A hospitalist nurse practitioner works as an advanced nurse in a hospital setting. Nurse practitioners are trained as nurses, but they have more advanced degrees than registered nurses (RN). The advanced degrees of hospitalist nurse practitioners allow them to perform duties that traditional nurses are not able to do. In short, a nurse practitioner is somewhere between a nurse and a doctor.
A patient will often meet with a hospitalist nurse practitioner when they first arrive at the hospital to determine their health concerns. This includes discussing the health history of the patient and performing an examine on the patient. A hospitalist nurse practitioner is also able to order any tests or other procedures to help diagnose the patient’s problem.
Using the information from the physical exam or the test results, the hospitalist nurse practitioner may be able to diagnose the patient.

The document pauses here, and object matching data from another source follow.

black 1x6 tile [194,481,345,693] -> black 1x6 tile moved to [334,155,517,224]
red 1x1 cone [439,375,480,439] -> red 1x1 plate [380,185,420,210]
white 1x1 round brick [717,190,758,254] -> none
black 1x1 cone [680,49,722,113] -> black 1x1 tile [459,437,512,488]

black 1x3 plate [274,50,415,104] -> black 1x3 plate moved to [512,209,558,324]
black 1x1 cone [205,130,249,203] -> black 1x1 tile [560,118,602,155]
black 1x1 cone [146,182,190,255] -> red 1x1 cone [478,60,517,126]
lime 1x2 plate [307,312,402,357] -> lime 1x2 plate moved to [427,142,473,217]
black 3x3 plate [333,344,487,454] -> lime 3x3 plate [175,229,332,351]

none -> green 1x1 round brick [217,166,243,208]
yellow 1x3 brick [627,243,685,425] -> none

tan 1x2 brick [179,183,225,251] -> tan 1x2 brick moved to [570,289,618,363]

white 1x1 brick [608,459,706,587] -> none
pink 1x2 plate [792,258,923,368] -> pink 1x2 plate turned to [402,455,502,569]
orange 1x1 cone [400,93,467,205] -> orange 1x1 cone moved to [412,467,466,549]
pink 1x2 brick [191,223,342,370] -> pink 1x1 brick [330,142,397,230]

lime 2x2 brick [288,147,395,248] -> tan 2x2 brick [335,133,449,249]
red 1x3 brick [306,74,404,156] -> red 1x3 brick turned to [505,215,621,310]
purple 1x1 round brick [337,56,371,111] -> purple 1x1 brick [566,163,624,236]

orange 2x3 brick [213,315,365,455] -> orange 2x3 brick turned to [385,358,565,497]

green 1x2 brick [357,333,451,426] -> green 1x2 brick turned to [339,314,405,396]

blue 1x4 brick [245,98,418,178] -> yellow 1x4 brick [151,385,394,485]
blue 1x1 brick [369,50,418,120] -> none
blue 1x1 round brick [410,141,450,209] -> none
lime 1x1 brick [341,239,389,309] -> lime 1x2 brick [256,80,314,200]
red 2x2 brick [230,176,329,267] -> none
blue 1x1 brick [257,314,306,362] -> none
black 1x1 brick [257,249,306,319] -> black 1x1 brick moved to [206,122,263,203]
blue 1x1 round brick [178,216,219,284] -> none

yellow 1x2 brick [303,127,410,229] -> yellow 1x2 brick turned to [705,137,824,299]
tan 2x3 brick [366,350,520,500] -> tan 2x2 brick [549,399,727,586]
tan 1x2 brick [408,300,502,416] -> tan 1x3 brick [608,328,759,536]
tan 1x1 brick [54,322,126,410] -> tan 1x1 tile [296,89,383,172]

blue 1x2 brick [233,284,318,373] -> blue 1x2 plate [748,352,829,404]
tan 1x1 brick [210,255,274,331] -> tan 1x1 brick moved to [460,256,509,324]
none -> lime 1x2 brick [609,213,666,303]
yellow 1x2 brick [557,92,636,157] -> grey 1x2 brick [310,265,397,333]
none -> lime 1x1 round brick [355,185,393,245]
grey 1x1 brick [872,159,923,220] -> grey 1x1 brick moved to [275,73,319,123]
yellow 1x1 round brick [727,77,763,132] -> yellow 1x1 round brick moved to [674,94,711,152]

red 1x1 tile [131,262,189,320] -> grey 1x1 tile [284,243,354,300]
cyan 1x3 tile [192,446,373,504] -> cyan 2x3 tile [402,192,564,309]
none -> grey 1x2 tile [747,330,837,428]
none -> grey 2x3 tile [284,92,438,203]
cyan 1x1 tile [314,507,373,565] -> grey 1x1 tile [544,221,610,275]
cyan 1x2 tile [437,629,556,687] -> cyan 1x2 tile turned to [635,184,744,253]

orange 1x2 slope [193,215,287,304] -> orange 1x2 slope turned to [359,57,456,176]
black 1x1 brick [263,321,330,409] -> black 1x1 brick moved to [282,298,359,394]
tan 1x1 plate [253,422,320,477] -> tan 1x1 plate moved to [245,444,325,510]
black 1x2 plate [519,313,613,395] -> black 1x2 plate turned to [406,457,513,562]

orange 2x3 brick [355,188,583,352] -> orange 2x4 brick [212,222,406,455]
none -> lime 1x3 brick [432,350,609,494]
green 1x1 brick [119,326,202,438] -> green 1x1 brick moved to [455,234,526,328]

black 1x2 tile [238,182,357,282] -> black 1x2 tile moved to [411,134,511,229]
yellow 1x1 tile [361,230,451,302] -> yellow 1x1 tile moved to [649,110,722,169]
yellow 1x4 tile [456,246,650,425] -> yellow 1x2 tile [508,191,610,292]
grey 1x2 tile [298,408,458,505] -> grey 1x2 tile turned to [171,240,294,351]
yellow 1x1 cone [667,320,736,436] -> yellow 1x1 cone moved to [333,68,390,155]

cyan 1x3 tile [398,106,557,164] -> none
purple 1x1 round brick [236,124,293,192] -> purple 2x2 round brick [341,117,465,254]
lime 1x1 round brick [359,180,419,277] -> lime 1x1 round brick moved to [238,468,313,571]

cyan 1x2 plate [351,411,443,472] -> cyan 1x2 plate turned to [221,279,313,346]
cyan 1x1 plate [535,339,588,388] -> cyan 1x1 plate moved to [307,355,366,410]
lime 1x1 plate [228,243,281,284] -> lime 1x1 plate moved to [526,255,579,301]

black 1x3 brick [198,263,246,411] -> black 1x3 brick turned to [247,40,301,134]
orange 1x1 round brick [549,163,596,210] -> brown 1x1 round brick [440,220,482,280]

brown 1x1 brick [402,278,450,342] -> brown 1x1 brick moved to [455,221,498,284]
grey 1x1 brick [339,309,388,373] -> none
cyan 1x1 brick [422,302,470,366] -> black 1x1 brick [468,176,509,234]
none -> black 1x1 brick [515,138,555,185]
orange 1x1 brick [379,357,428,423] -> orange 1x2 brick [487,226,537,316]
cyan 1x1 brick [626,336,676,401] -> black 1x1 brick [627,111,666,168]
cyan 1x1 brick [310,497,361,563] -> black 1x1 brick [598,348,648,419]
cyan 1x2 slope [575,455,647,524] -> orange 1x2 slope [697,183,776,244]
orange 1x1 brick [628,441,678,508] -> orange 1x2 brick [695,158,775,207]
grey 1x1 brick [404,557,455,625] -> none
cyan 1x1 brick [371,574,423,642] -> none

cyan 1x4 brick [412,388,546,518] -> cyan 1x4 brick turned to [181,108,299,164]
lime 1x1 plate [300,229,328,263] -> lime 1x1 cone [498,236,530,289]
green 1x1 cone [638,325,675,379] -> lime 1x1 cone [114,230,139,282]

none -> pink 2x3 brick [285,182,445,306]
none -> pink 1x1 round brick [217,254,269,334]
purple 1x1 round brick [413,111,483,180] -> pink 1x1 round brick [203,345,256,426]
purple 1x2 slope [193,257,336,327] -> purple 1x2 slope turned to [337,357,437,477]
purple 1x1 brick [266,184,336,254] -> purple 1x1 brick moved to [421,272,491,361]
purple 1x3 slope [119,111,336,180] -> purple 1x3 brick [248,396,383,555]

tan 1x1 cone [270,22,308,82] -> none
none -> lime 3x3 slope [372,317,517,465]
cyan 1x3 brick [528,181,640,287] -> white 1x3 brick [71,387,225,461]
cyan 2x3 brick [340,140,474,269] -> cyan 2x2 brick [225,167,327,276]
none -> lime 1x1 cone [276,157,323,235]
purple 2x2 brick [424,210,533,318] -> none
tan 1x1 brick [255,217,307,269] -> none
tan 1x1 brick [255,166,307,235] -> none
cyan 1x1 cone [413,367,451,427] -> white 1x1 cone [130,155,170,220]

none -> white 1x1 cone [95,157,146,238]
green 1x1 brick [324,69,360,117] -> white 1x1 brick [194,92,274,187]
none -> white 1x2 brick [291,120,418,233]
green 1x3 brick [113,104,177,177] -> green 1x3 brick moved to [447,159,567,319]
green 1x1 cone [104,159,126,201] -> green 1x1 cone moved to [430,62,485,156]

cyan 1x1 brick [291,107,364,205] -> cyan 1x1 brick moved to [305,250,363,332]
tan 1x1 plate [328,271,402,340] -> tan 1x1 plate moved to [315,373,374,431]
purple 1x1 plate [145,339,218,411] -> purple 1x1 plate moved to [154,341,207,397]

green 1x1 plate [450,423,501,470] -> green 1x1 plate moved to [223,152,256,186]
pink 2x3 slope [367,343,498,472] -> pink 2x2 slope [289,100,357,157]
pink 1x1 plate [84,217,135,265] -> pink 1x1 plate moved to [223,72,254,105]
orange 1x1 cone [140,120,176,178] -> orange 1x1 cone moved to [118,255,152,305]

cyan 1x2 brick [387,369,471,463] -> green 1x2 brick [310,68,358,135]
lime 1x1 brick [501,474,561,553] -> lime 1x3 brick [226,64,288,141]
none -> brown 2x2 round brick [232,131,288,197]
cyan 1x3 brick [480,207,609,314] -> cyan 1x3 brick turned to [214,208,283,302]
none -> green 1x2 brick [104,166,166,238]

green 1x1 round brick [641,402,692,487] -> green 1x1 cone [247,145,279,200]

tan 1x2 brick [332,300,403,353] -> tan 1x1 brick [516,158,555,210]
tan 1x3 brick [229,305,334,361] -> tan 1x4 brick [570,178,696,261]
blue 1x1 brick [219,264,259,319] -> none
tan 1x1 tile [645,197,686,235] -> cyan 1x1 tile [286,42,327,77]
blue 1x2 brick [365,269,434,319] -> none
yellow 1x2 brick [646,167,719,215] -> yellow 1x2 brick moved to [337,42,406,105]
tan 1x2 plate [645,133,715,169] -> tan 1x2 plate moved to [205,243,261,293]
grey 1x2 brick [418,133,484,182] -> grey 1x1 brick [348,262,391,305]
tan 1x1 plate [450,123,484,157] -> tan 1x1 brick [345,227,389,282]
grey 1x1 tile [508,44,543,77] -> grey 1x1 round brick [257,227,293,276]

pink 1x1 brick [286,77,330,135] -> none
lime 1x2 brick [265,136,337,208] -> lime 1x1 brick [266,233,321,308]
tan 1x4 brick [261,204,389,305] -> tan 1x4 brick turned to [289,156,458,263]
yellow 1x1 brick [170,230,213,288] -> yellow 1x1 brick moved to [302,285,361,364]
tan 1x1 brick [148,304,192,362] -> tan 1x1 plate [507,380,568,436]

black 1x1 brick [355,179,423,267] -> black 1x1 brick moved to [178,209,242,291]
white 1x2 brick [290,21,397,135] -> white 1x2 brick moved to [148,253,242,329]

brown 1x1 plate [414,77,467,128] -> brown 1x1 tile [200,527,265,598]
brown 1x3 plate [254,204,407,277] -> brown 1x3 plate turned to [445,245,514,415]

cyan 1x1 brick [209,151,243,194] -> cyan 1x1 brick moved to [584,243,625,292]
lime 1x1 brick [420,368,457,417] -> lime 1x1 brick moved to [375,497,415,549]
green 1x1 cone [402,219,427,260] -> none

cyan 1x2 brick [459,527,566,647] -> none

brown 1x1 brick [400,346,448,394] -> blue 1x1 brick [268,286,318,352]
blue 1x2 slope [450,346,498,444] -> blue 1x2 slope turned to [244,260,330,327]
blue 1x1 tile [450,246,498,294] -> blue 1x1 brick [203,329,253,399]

Once the patient has been diagnosed, the hospitalist nurse practitioner can also prescribe medication or refer the patient to a specialist who can treat the specific disease, illness or problem the patient is having. Some states prohibit the nurse practitioner from writing prescriptions, so this a state by state law.
A hospitalist nurse practitioner typically works as part of a medical team. The team is made up of a primary doctor, residents, nurses and even other nurse practitioners. The team supports one another in diagnosing, treating and caring for patients in a hospital setting. Each team has its own dynamic and has to work according to the state laws in which each of the medical staff, including the nurse practitioners, obtain their licenses.
In some cases, the doctors allow the nurse practitioner to do anything that a doctor would normally do. In other situations, the doctor will allow the nurse practitioner to do everything that a doctor would do, but the doctor still comes in at the end of the diagnosis to discuss and sign off on what the nurse practitioner has come up with — just as a second check or diagnosis.
Nurse practitioners also act as counselor and advisers for the patient and their families. The counseling and advising tends to be on both a medical and an emotional level. The nurse practitioner gets to know the patient and their families well enough during the patient’s hospital stay to help them understand the illness or disease and their options for treating the disease or illness or caring for the patient to make them as comfortable as possible.